Claude Designでは、ユーザーがやりたいことを説明すると、Claudeが初期のバージョンを作成します。その後、ユーザーは直接の編集や依頼によってビジュアルを磨き込めます。
たとえば、「穏やかなモバイル瞑想アプリをプロトタイプしてほしい。落ち着いたタイポグラフィ、自然を思わせる控えめな色、そしてすっきりしたレイアウトにしてほしい」とClaudeに頼むことができます。
その後、色やタイポグラフィのサイズを調整したり、Claudeにダークモードのトグルを追加するよう依頼したりできます。

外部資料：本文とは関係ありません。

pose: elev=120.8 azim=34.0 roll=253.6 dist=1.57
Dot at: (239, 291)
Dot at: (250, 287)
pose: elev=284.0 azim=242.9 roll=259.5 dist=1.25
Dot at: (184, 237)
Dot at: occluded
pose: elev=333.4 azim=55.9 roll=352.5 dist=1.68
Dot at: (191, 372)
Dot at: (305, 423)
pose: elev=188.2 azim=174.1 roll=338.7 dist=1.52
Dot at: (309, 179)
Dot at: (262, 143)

Claude Designは当初、人気のデザインアプリ「Canva」と競合することを狙っているように見えるかもしれません。CanvaはAI機能を拡充したばかりですが、アンソロピックはTechCrunchに対し、置き換えるのではなく補完することを意図していると語りました。同社は、新製品は、デザインツールからスタートするわけではなく、アイデアから素早く何か“見える形”のものへ移行する必要がある人向けに作られていると述べています。
チームがプレゼン資料のデッキやプロトタイプを作成したら、それらをPDF、URL、PPTXファイルとしてエクスポートしたり、Canvaに送ったりできます。Canvaに取り込まれれば、完全に編集可能で共同作業もできると、アンソロピックは説明しています。

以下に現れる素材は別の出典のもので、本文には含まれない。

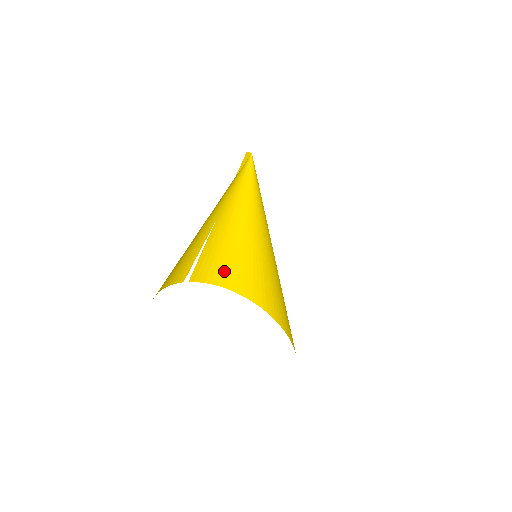
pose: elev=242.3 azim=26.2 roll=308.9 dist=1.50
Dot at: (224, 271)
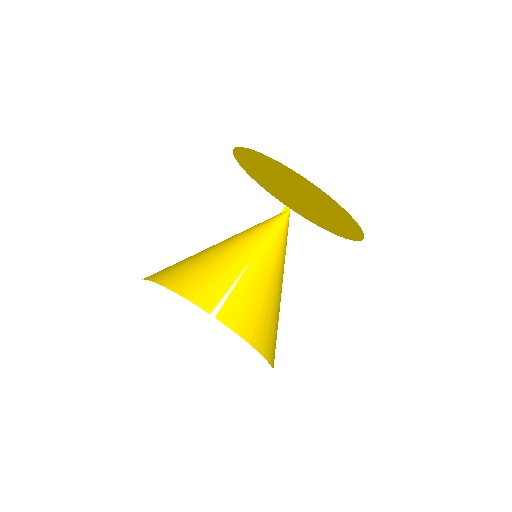
Dot at: (249, 320)
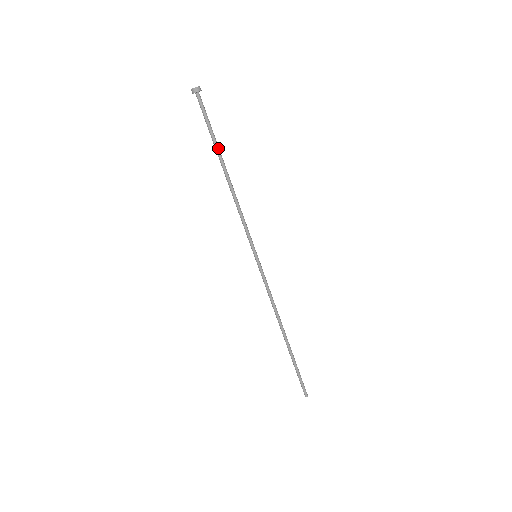
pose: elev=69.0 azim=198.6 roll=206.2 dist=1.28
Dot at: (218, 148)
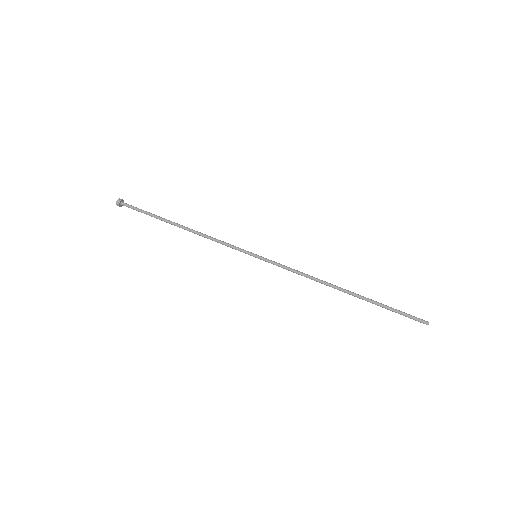
Dot at: (162, 218)
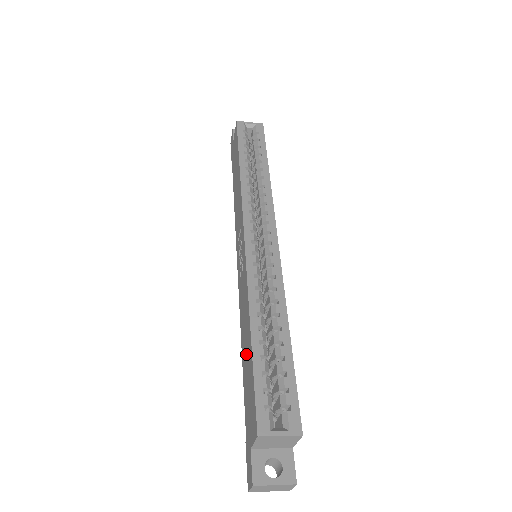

Claude Designは、作成するあらゆるプロジェクトにチームのデザインシステムを適用することもできます。これにより、結果が会社全体のビジュアルスタイルと一貫したものになります。アンソロピックによれば、Claude Designは、企業のコードベースとデザインファイルを読み取ることでこれを可能にしています。さらに、チームはこれらのコンポーネントを磨き込み、複数のデザインシステムを維持することもできます。

この新製品はClaude Opus 4.7をベースとしており、Claude Pro、Max、Team、Enterpriseの各サブスクライバー向けに研究プレビューとして提供されます。
今回のローンチは、AIの仕事環境向けツールをめぐる競争が激化する中で、アンソロピックがエンタープライズ領域やプロシューマー領域へ継続的に踏み込んでいることを際立たせるものです。1月、アンソロピックは複雑なタスク向けに作られたエージェント型アシスタントClaude Coworkを投入しました。数週間後には、企業のさまざまな部門内で専門的なタスクを自動化するために設計されたエージェント型プラグインをCoworkに追加しました。
本日の発表は、Bloombergが、VC(ベンチャーキャピタル)が同社に対して、同社の評価額を8,000億ドル以上とする先行的な資金調達ラウンドを提示していると報じたのから数日後の出来事だ。これは、競合相手であるOpenAIにほぼ並ぶ、あるいはそれをさらに上回る水準となる。しかし、同紙によれば、これまでのところAnthropicは最新の提案に関心を示していないという。